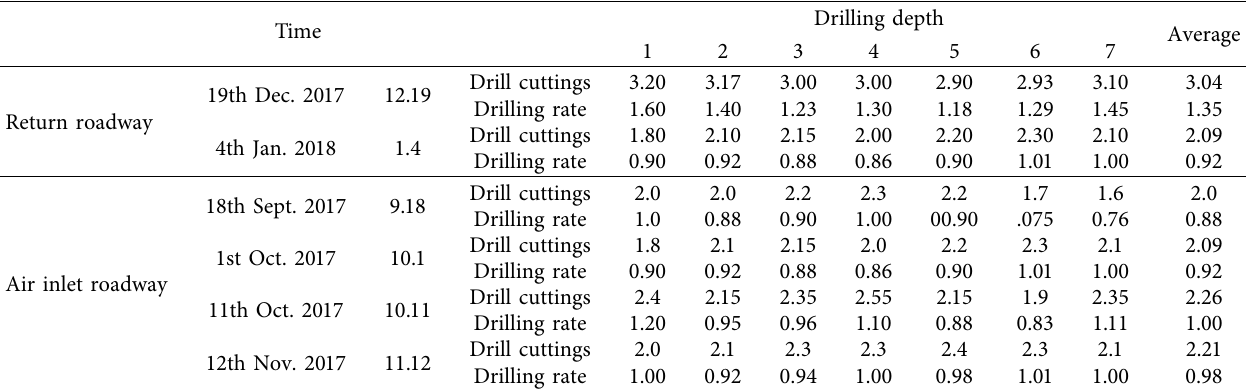
Figure 6: Variation of electromagnetic radiation intensity. Table 3: Drill cuttings experimental data statistics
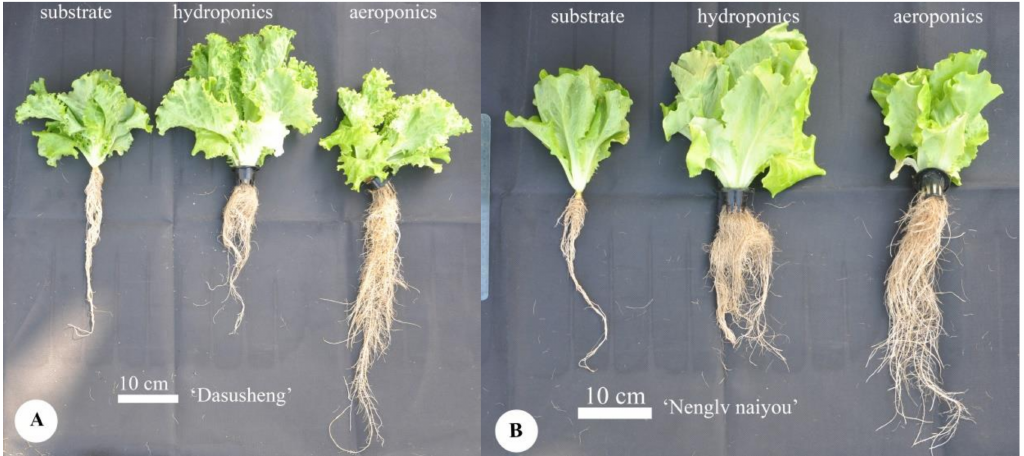
Figure 2. Whole plants of lettuce cultivars ‘Dasushen’ ( A ) and ‘Nenglv naiyou’ ( B ) 45 days after transplanting in aeroponic, hydroponic, and substrate cultivation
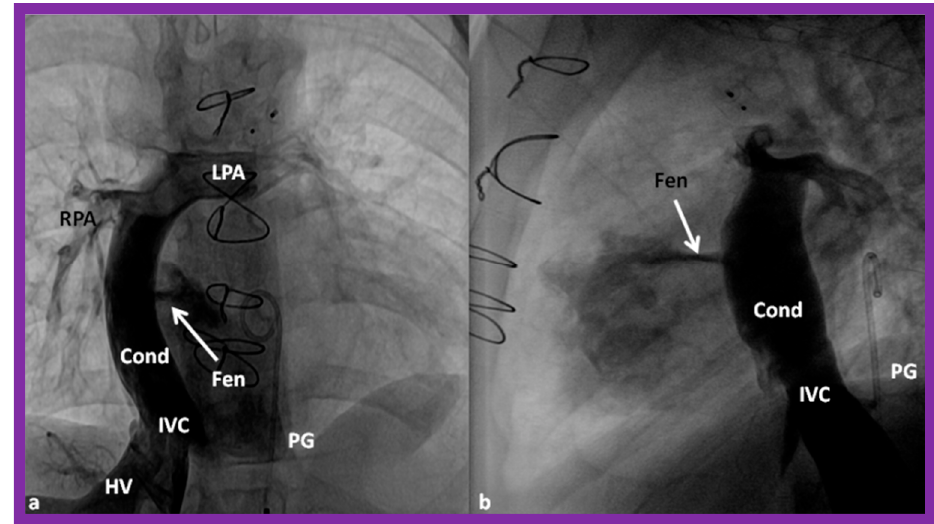
Figure 8. Selected cine frames in the posteroanterior ( a ) and lateral ( b ) projections, demonstrating Stage IIIA of the Fontan procedure redirecting the inferior vena caval (IVC) blood flow into the left (LPA) and right (RPA) pulmonary arteries via a non-valved conduit (Cond). The flow of the angiographic material across the fenestration (Fen) is pointed out with arrows in both ( a , b ). The hepatic veins (HV) and pigtail catheter (PG) in the descending aorta are labeled. Modified from [63].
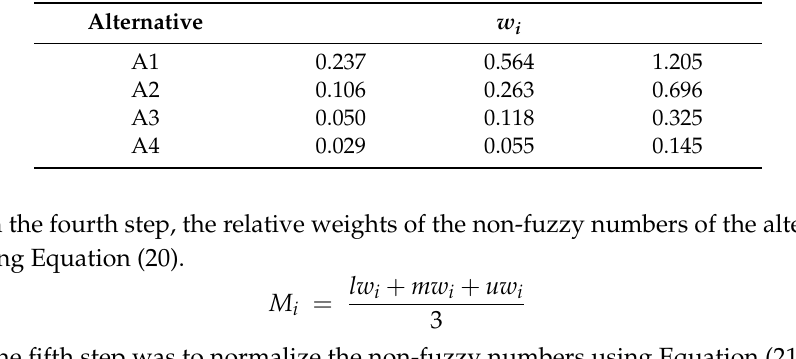
Table 7. Relative fuzzy weights of the alternatives.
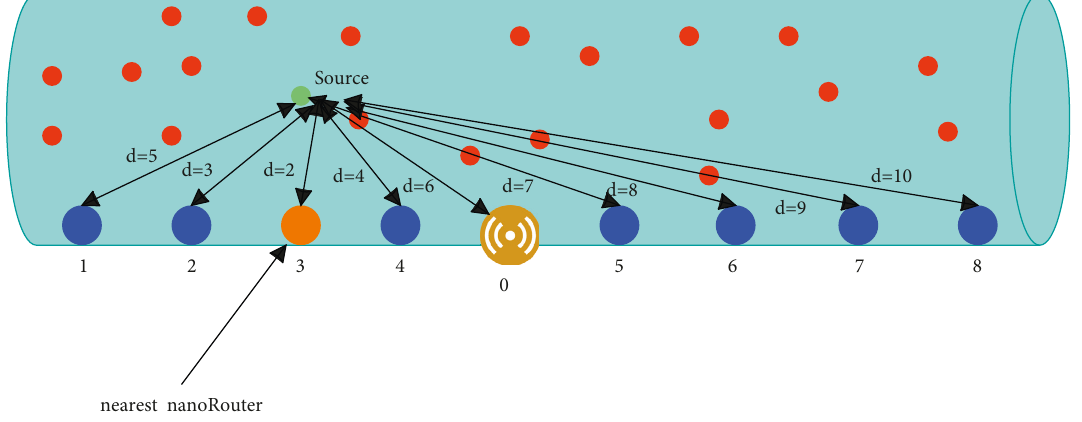
Figure 14: Selection of nanorouter.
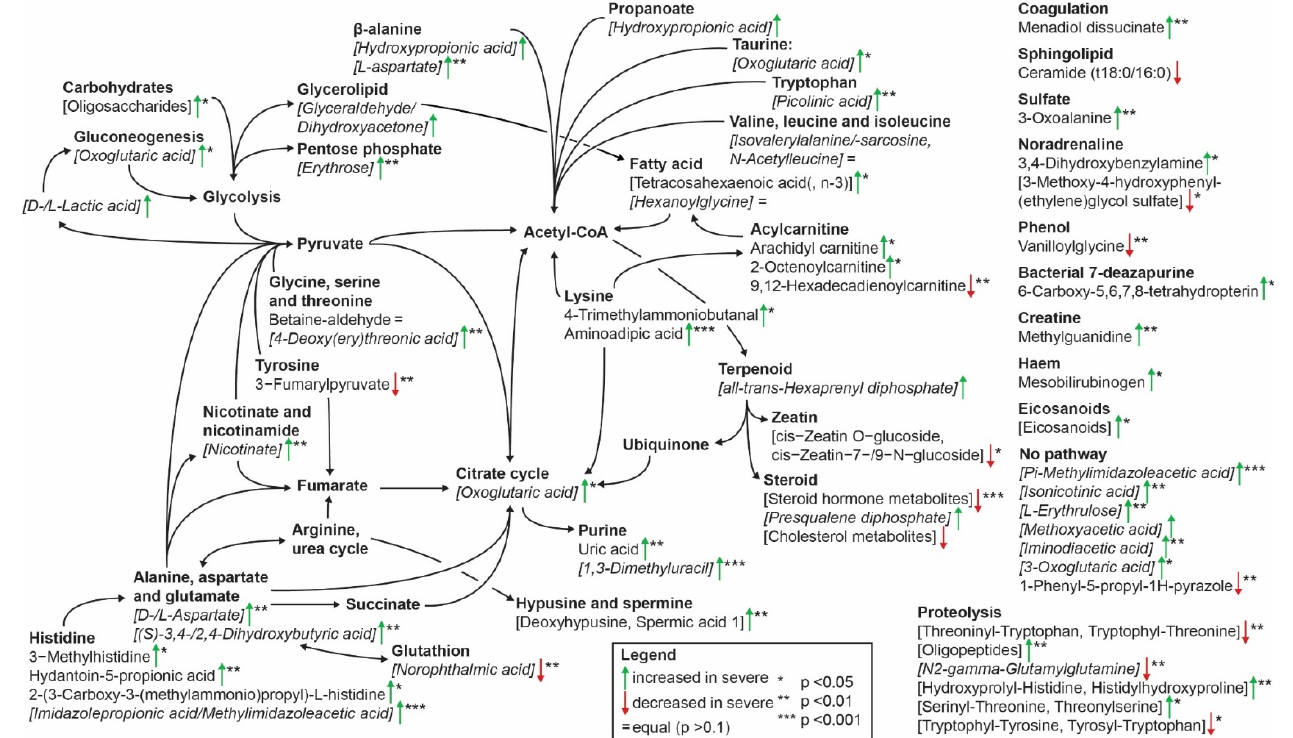
Figure 2. Pathway analysis in peaks with multiple annotated metabolites. Pathways identified for the top 25 metabolites in each of the biomarker identification models. Square brackets indicate metabolites annotated to peaks including other metabolites; italics indicate that ≥ 1 annotated metabolite was connected to ≥ 1 different pathway. Arrows indicate metabolites increased (green upward arrow) or decreased (red downward arrow) in subjects with severe phenotypes compared with subjects with no or mild phenotypes. Asterisks denote the level of significance in Mann–Whitney U tests (* p < 0.05, ** p < 0.01, *** p < 0.001). Metabolites that did not associate with disease severity ( p > 0.1) are indicated with an equals sign (“=”). Lists of annotated metabolites were condensed as in Figure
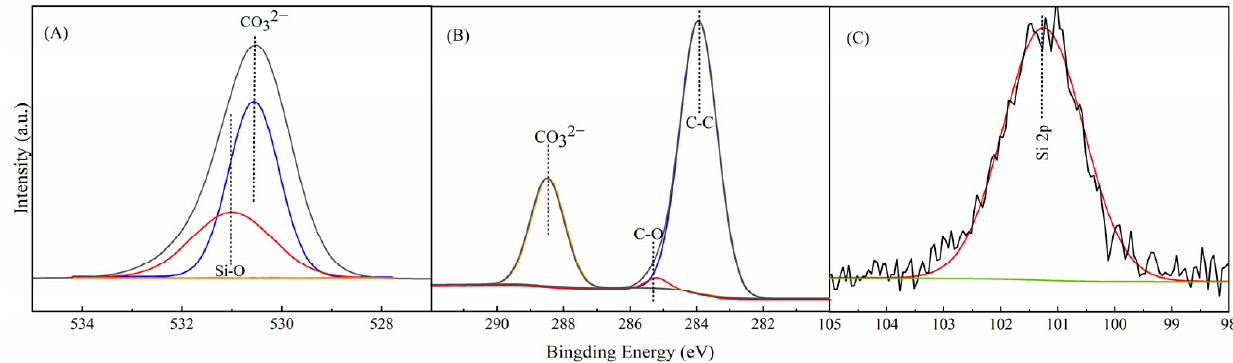
Figure 3. XPS profiles of O 1s ( A ), C 1s ( B ), and Si 2p ( C ) for MNC.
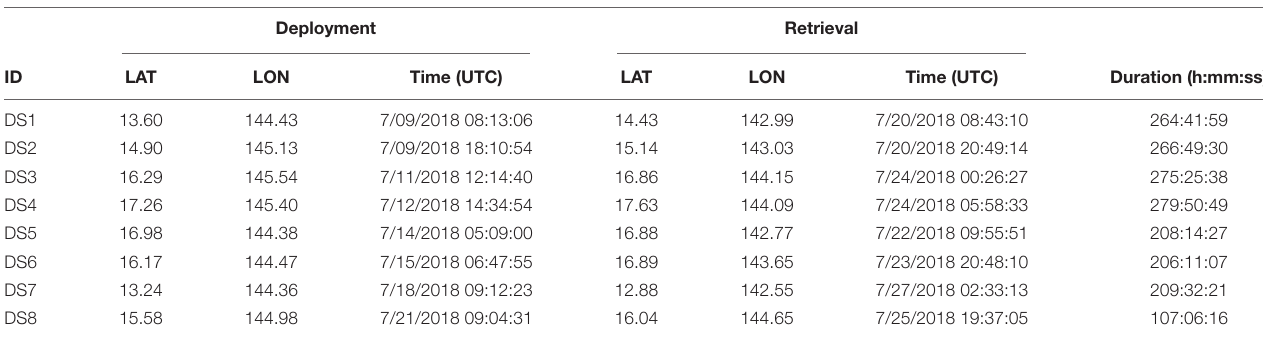
TABLE 1 | DASBR deployment and retrieval locations. Deployment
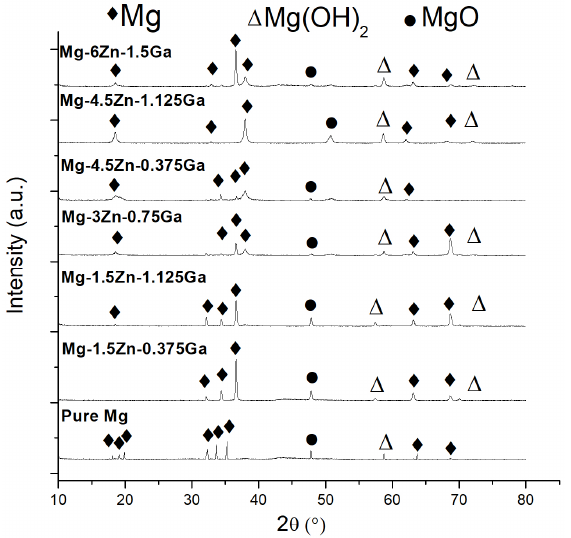
Figure 5. XRD patterns of the as-cast Mg-Ga-Zn alloys after 168 h of immersion in SBF.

+++

* _Exercise directions_:
No pictures belong in the output. It should reproduce exactly the lines from the one containing "Figure 2. Pathway" through the end of the data, both ends included.

* _Completed task_:
Figure 2. Pathway analysis in peaks with multiple annotated metabolites. Pathways identified for the top 25 metabolites in each of the biomarker identification models. Square brackets indicate metabolites annotated to peaks including other metabolites; italics indicate that ≥ 1 annotated metabolite was connected to ≥ 1 different pathway. Arrows indicate metabolites increased (green upward arrow) or decreased (red downward arrow) in subjects with severe phenotypes compared with subjects with no or mild phenotypes. Asterisks denote the level of significance in Mann–Whitney U tests (* p < 0.05, ** p < 0.01, *** p < 0.001). Metabolites that did not associate with disease severity ( p > 0.1) are indicated with an equals sign (“=”). Lists of annotated metabolites were condensed as in Figure
Figure 3. XPS profiles of O 1s ( A ), C 1s ( B ), and Si 2p ( C ) for MNC.
TABLE 1 | DASBR deployment and retrieval locations. Deployment
Figure 5. XRD patterns of the as-cast Mg-Ga-Zn alloys after 168 h of immersion in SBF.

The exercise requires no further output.